The store receives the results of this survey, which show that customers want to consume healthier options.

Given this information, the owners of the chocolate shop decide to make a refund on the purchase of the pieces of chocolate with dulce de leche.

How are returns on purchases accounted for?

Returns on purchases must be accounted for in a business’s accounting for several reasons.

In the first place, because they are part of the sales movements of a company, even when no purchase has actually been made, because the merchandise has been returned.

And secondly, it is important to identify the reasons why such returns are made.

These can occur for different reasons, as described above, and knowing these reasons will give important information about the company, the behavior of the clientele, the effectiveness of the suppliers, among other data.

Returns on purchases are reflected in gross sales (total amounts related to sales made in a given period), and not in net sales (generated after deducting discounts and other deductions from gross sales).

References

  1. “Description of the subaccounts of the Income Statement” at Universidad Autónoma Metropolitana. Retrieved on September 8, 2017 from Universidad Autónoma Metropolitana: azc.uam.mx.
  2. “General Accounting” at the Inter-American University for Development. Retrieved on September 8, 2017 from the Inter-American University for Development: unid.edu.mx.
  3. Horngren, T. “Introduction to Financial Accounting” (1999) in Google Books. Retrieved on September 8, 2017 from Google Books: books.google.co.ve.
  4. Walsh, J. “Purchase Return & Allowances: Definition & Examples” in Study. Retrieved on September 8, 2017 from Study: study.com.
  5. “Purchases Returns or Returns Outwards Journal” in Accounting Explanation. Retrieved on September 8, 2017 from Accounting Explanation: accountingexplanation.com.
  6. “Purchase returns” (March 17, 2012) in Accounting Tools. Retrieved on September 8, 2017 from Accounting Tools: accountingtools.com.
  7. “What is PURCHASES RETURNS AND ALLOWANCES?” in The Law Dictionary.
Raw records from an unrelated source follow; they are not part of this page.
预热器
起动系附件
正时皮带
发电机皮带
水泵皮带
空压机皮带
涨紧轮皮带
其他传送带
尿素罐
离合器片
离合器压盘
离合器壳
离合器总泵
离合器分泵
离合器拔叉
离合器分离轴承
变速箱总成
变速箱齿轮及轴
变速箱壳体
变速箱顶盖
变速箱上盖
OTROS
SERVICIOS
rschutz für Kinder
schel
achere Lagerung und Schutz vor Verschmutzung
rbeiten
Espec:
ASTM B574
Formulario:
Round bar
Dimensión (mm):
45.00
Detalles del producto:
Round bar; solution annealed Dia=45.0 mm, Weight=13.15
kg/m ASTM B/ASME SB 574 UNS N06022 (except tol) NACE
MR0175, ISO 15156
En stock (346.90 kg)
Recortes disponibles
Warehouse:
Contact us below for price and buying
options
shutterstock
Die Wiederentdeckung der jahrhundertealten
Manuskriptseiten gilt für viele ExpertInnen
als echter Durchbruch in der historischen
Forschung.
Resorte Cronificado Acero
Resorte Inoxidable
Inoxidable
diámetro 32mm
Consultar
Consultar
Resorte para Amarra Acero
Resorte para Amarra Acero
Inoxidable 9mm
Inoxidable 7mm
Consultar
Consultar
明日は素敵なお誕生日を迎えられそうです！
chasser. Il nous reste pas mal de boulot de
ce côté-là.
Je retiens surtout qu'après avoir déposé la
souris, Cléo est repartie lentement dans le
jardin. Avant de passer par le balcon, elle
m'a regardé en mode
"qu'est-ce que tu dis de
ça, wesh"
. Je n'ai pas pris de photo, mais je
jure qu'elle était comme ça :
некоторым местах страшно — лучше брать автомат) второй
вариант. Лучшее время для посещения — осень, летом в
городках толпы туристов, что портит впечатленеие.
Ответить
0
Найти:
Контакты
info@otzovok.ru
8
Retrieved on September 8, 2017 from The Law Dictionary: thelawdictionary.org.
  8. “Purchase Returns or Return Outwards” in Financial Accountancy. Retrieved on September 8, 2017 from Financial Accountancy: financielaccountancy.org.
  9. “What is a purchase return?” in Accounting Coach. Retrieved on September 8, 2017 from Accounting Coach: accountingcoach.com.
  10. “Difference between gross and net” in Economipedia. Retrieved on September 8, 2017 from Economipedia: economipedia.com.